According to Rachelle Garcia, the Tech Team Head of Tomedes, tasked with maintaining its NMT and handling MTPE, “We perform MTPE for regular clients for some projects when requiring fast results or at least faster than what human translators can do,” Garcia said.

“For the MTPE process, we sample run the text through different machine translation. Then we have the translator pick the MT. Once we have picked the MT, we will run the entire text. The translator then post-editor examines the file and ensures the quality of the translation,” Garcia explained. 

To maintain NMT, they ensure that they only used clean data when training it. This calls for correct source and translation segments. Inaccurate data used in the training of NMT can cause errors in translation.

Issues Facing Machine Translation

As with other types of technology, machine translation faces some challenges and controversies. Let’s take a look at two of those issues.

MT Vs. Human Translation

One of the issues concerning MT today is the fear that it will soon replace human translation. It’s not surprising for some translators to look at MT with suspicion since other professions are being rendered obsolete by new technology. But the process followed by the translation agency points to the fact that the day that human translators will be completely replaced by machines is still a long way off if that will even become a reality. The general consensus is that machines can help humans in speeding up the translation process but they will never fully replace them.

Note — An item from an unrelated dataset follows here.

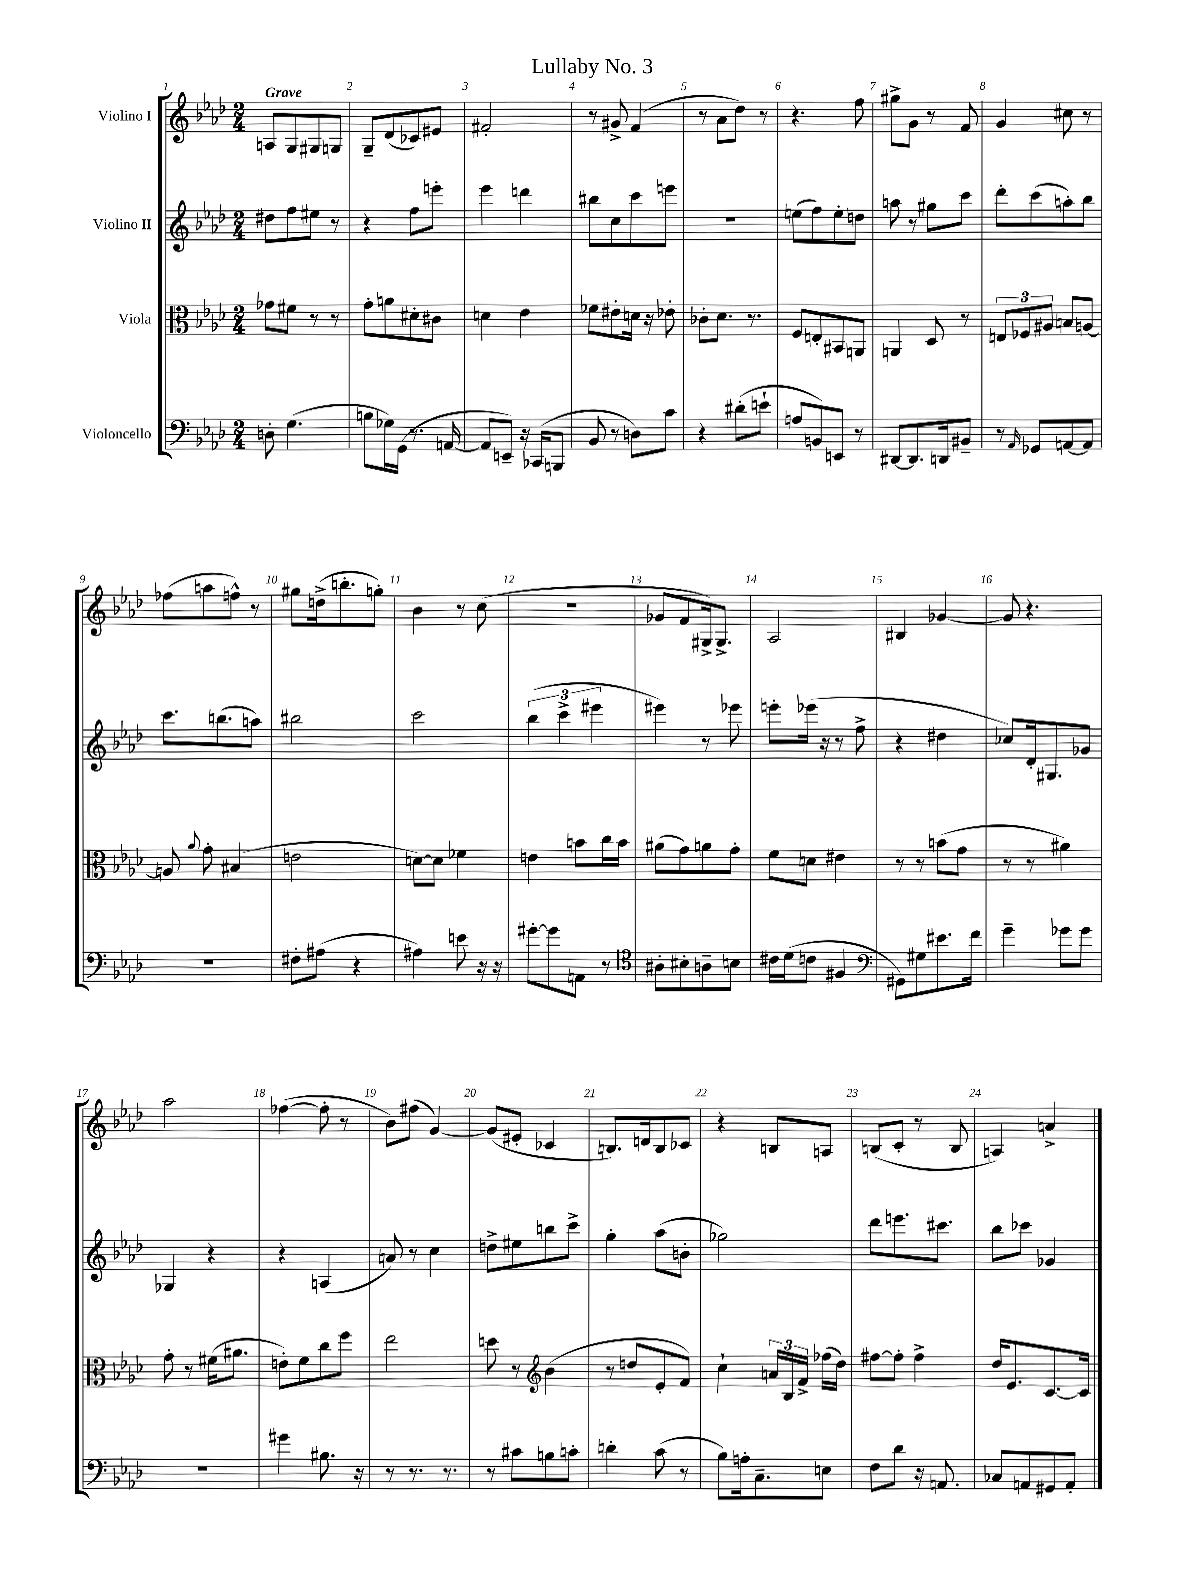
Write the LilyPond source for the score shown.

As of now, the bulk of the translation projects handled by translation agencies is still worked on by human translators. There is an increasing trend to use a mix of the two, in the form of MTPE.

Carbon Emissions and MT

Another issue that has been raised about MT is kind of unrelated to translation. That is the question of carbon emissions. Because climate change has become a major issue today carbon emissions have been included as a possible benchmark for MT. That’s because MT engines have carbon emissions which can impact the environment.

Researchers in India have actually measured the impact on the environment of various language pairs. They found that MTs have varying carbon emissions depending on the language pairs that the engine is working on.

The researchers believe that the language models used in MTs require a great deal of computational power for those to be trained. That computational power can result in significant carbon emissions.

Based on the research, the French>German language was the one with the most significant carbon emission. Although in reality, the carbon emissions of MTs are insignificant when compared to other offenders. While this might be negligible right now, as MT technology continues to develop, it might change in the future.

Where will the future of MT lead? It’s not very clear yet but what’s definite is that it will be used to help make the job of a translation agency a lot easier. As the demand for translation increases like in translating shows and programs from one language to another, MT can play a bigger role.